Reading text section start

Key differentials / "don't confuse" pairs
- Coenzyme vs. prosthetic group — binding tightness (loose, co-substrate vs. tight/covalent).
- NAD⁺ vs. NADP⁺ — catabolism vs. anabolism; one 2′-phosphate apart.
- Allosteric vs. covalent regulation — non-covalent reversible effector binding (instant) vs. covalent phosphorylation (kinase/phosphatase) vs. irreversible proteolysis (zymogen).
- Isozymes vs. zymogens — isozymes are different molecular forms catalysing the same reaction (LDH1–5, CK-MB/MM/BB) used as diagnostic markers; zymogens are inactive precursors.
- Competitive vs. uncompetitive inhibition — Km changes opposite ways; Vmax behaviour differs.
Recently asked / exam angle
- "Which coenzyme is required by transketolase?" → TPP (and the RBC transketolase/TPP-effect test for thiamine).
- "Cofactors of the pyruvate dehydrogenase complex?" → TPP, lipoic acid, CoA, FAD, NAD⁺ (5 cofactors, 3 enzymes).
- "Rate-limiting enzyme of glycolysis and its activator?" → PFK-1, activated by fructose-2,6-bisphosphate/AMP, inhibited by ATP/citrate.
- "Enzyme activated by phosphorylation?" → glycogen phosphorylase / hormone-sensitive lipase (synthase is inactivated).
- "Activator of trypsinogen?" → enteropeptidase (enterokinase).
- "P450 inducer/inhibitor affecting warfarin/OCP?" → rifampicin (induces, ↓effect) vs. cimetidine/ketoconazole (inhibit, toxicity).
- "Type of inhibition by statins / methotrexate / allopurinol?" → competitive (statins, MTX) and suicide/irreversible (allopurinol→oxypurinol).
- "Coenzyme form of vitamin B6?" → pyridoxal phosphate (PLP), also a prosthetic group of glycogen phosphorylase.
- "Which vitamin/cofactor in carboxylation reactions?" → biotin (CO₂ fixation); vitamin K for γ-carboxylation of clotting factors.
- "NADPH-generating pathway?" → HMP shunt (G6PD), malic enzyme, isocitrate DH.
Rapid revision
- Holoenzyme = apoenzyme + cofactor; coenzyme is loosely bound (co-substrate), prosthetic group is tight/covalent (FAD, biotin, haem, PLP-in-phosphorylase).

Reading text section end
Data to examine section start

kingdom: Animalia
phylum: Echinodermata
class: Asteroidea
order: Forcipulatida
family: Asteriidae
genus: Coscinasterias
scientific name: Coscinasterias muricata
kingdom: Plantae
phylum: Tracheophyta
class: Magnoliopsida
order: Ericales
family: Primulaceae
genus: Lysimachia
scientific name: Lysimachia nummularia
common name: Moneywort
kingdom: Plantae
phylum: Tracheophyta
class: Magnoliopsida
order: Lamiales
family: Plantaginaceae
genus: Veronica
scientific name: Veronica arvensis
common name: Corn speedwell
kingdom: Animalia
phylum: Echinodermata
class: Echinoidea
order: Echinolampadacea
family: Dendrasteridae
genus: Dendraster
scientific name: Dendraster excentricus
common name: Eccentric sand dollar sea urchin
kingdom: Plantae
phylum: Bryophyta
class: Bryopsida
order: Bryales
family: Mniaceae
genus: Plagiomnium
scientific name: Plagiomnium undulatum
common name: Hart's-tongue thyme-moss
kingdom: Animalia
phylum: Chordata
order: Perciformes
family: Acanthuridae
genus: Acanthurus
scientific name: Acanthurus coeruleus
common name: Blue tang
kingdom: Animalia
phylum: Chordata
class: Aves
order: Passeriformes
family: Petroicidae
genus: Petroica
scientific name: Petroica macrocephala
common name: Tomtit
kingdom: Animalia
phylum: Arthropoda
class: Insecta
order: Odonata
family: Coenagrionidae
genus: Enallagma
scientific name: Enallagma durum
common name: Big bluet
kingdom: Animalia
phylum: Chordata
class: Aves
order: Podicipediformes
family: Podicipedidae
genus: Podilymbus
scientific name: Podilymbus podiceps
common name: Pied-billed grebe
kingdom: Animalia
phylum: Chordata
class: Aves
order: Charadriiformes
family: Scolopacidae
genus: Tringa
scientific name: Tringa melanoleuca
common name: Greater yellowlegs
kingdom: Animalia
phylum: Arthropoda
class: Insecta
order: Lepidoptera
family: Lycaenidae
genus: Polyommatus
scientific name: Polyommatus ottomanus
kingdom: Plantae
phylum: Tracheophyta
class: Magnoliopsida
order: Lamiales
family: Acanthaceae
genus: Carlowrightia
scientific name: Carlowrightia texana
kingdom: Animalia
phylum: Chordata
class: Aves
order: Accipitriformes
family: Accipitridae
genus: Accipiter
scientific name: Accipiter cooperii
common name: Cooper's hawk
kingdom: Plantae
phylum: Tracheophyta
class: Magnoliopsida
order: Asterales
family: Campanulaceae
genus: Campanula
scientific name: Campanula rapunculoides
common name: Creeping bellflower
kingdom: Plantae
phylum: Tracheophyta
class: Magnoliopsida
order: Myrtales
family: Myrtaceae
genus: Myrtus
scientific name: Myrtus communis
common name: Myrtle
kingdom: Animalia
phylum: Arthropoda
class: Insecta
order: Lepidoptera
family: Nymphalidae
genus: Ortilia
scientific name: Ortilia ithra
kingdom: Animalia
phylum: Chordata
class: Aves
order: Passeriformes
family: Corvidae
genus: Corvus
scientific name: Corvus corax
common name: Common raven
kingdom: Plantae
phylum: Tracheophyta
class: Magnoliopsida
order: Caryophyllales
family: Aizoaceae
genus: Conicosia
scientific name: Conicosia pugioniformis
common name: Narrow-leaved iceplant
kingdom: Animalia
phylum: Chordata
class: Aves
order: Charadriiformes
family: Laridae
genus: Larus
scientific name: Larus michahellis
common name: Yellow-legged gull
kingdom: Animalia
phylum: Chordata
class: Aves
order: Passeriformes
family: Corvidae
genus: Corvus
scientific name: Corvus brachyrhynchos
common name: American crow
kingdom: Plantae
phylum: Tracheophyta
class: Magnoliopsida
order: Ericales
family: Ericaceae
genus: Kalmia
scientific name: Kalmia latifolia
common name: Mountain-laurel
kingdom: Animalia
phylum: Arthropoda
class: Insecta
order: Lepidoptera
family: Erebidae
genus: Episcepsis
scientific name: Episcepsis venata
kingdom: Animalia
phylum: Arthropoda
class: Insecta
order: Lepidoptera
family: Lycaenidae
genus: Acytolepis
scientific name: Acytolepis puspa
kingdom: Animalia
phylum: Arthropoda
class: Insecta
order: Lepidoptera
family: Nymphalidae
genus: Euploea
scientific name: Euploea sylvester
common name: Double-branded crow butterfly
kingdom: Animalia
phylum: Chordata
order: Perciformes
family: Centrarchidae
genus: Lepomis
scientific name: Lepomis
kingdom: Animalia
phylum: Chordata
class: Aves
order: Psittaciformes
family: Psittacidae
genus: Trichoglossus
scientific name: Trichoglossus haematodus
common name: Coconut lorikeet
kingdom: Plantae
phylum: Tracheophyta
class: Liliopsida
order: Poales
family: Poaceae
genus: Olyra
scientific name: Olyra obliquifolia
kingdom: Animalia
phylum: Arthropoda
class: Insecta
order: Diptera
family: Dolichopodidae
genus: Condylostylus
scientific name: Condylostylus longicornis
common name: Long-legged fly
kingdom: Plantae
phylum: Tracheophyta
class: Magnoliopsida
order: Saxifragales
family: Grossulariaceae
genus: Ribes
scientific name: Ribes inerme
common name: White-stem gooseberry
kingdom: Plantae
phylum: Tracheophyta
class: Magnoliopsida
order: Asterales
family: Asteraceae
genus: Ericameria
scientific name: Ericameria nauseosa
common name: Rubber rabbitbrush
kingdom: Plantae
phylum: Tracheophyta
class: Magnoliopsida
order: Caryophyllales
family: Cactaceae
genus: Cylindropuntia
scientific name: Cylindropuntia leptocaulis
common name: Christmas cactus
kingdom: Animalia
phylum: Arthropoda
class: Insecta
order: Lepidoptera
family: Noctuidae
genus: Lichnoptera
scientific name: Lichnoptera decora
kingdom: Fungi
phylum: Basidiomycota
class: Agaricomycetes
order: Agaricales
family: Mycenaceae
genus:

Data to examine section end

Task brief »
In the enzyme revision notes, what enzyme activates trypsinogen?

Answer to the exercise »
Enteropeptidase (enterokinase).